You seem to be mixing up a range of different things here. (That is not
surprising - ARM has /seriously/ confusing terminology here, with
similar names for different things, different names for similar things,
different numbers for instruction sets, architectures, and implementations.)
The answers you got from Richard are all correct - I am just wording
things a little differently, to see if that helps your understand.
In the beginning, Arm used a 32-bit fixed-size instruction set. It was
fast, but not very compact. Most instructions had three registers (so
you have "Rx = Ry + Rz"), with 16 registers - that adds up to 12 bits of
instruction just for the registers.
When they started getting serious in the microcontroller market, this
extra space was a cost - it meant code was bigger than for other
microcontrollers, and you needed a bigger and more expensive flash. So
they invented the "Thumb" mode. Here, instructions are 16-bit only and
so much more compact. These were a subset of the ARM instructions -
instructions only cover two registers, and for many operations these
could only come from 8 registers (so only needed 6 bits of the
instruction set). The cpu decoder expanded the Thumb instructions into
32-bit ARM instructions before executing them.
Thumb gave more compact code, but slower code, and there were some
things you simply could not do in Thumb mode. So the microcontrollers
had to support both instruction sets, and you would switch sets in code
(interrupts, for example, would be in ARM mode for speed). It was all a
bit of a mess.
So ARM invented "Thumb-2". This was a set of 32-bit instructions that
can be mixed along with the slightly re-named "Thumb-1" 16-bit
instructions. Sometimes it is now all called "Thumb2", or just "Thumb"
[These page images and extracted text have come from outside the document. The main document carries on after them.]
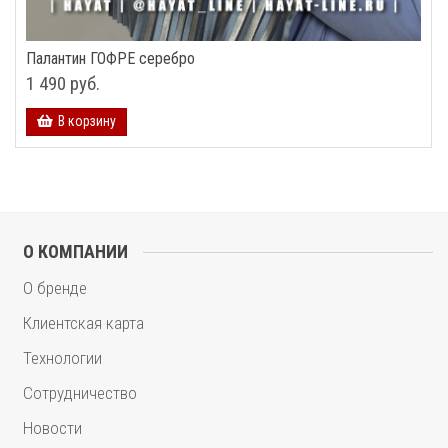
Палантин ГОФРЕ серебро
1 490 руб.
В корзину
О КОМПАНИИ
О бренде
Клиентская карта
Технологии
Сотрудничество
Новости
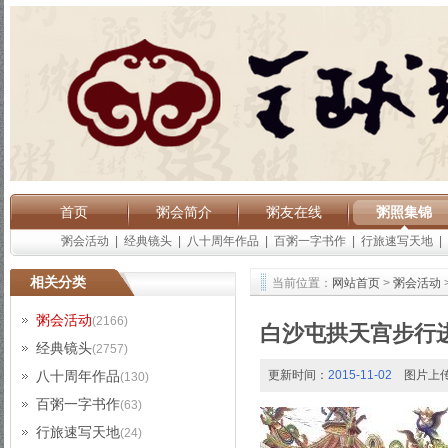
首页
粥会简介
粥友在线
粥照集锦
粥会活动
|
经典镜头
|
八十周年作品
|
百粥一字书作
|
行旅速写天地
|
相关分类
当前位置：
网站首页
>
粥会活动
粥会活动
(2166)
白沙屯拱天宫步行
经典镜头
(2757)
八十周年作品
更新时间：
2015-11-02
图片上
(130)
百粥一字书作
(63)
行旅速写天地
(24)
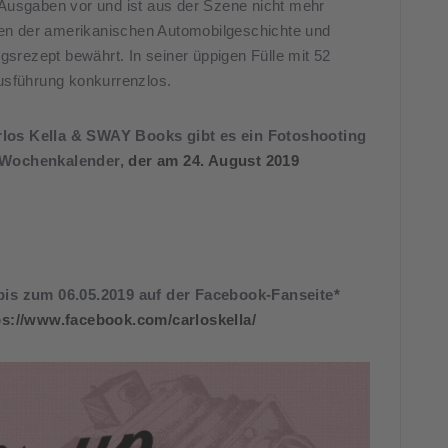
lf Ausgaben vor und ist aus der Szene nicht mehr
n der amerikanischen Automobilgeschichte und
gsrezept bewährt. In seiner üppigen Fülle mit 52
usführung konkurrenzlos.
los Kella & SWAY Books gibt es ein Fotoshooting
0 Wochenkalender,
der am 24. August 2019
bis zum 06.05.2019 auf der Facebook-Fanseite*
ps://www.facebook.com/carloskella/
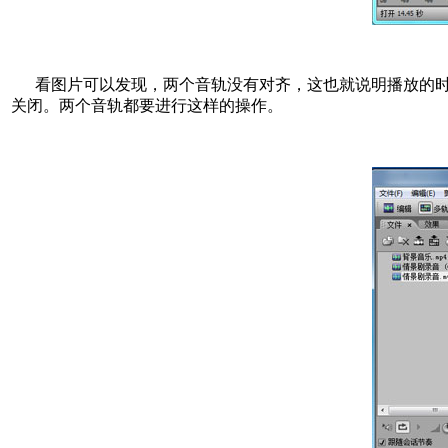
看图片可以发现，两个音轨没有对齐，这也就说明播放的时候不
关闭。两个音轨都要进行这样的操作。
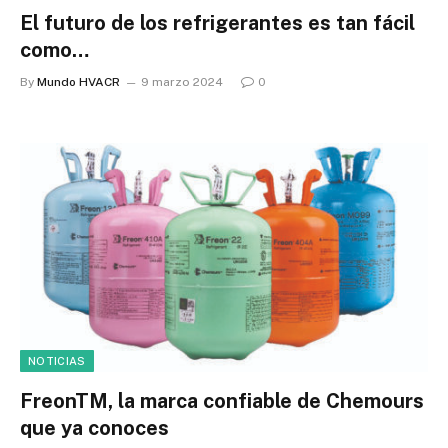
El futuro de los refrigerantes es tan fácil
como…
By
Mundo HVACR
9 marzo 2024
0
NOTICIAS
FreonTM, la marca confiable de Chemours
que ya conoces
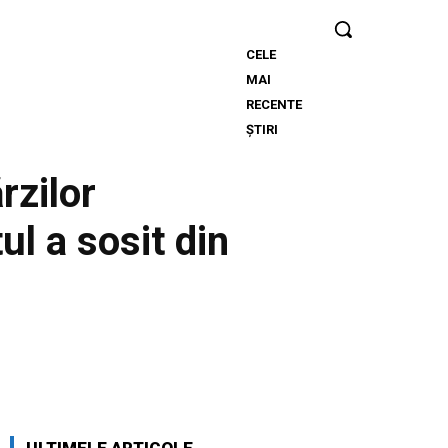
CELE
Descoperă cine
MAI
este bărbatul
RECENTE
care a „creat” o
ȘTIRI
declarație de
dragoste pe o
rzilor
stâncă de pe
Transfăgărășan…
ul a sosit din
Twitter
Pinterest
WhatsApp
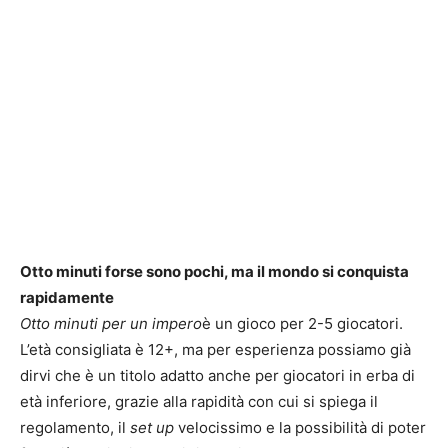
Otto minuti forse sono pochi, ma il mondo si conquista
rapidamente
Otto minuti per un impero
è un gioco per 2-5 giocatori.
L’età consigliata è 12+, ma per esperienza possiamo già
dirvi che è un titolo adatto anche per giocatori in erba di
età inferiore, grazie alla rapidità con cui si spiega il
regolamento, il
set up
velocissimo e la possibilità di poter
(since for the vast majority of ARM programmers, 16-bit only thumb was
ancient history from before they started using the devices). 16-bit and
32-bit instructions are called "narrow" and "wide" forms. These new
32-bit additions to thumb meant you could get a mixed code that was
compact, fast, and covered all needs (including full access to all
registers).
So for the Cortex-M devices, Thumb2 is the only set needed - they don't
support "old-style" 32-bit Arm instructions. You no longer need to
worry about changing states or modes, you are always in "thumb2" mode.
Different Cortex-M processors support different subsets and extensions
of this, so it is important that you inform your compiler of exactly
which device you are using. Do that, and you don't really need to care
about the details for the most part - the compiler does the work. But
it can be interesting to know what is going on.
There are also Cortex-A devices for applications processors - basically,
running Linux (including Android) or, occasionally, Windows. And there
are Cortex-R devices for safety-critical systems. But I expect you are
talking about Cortex-M devices here.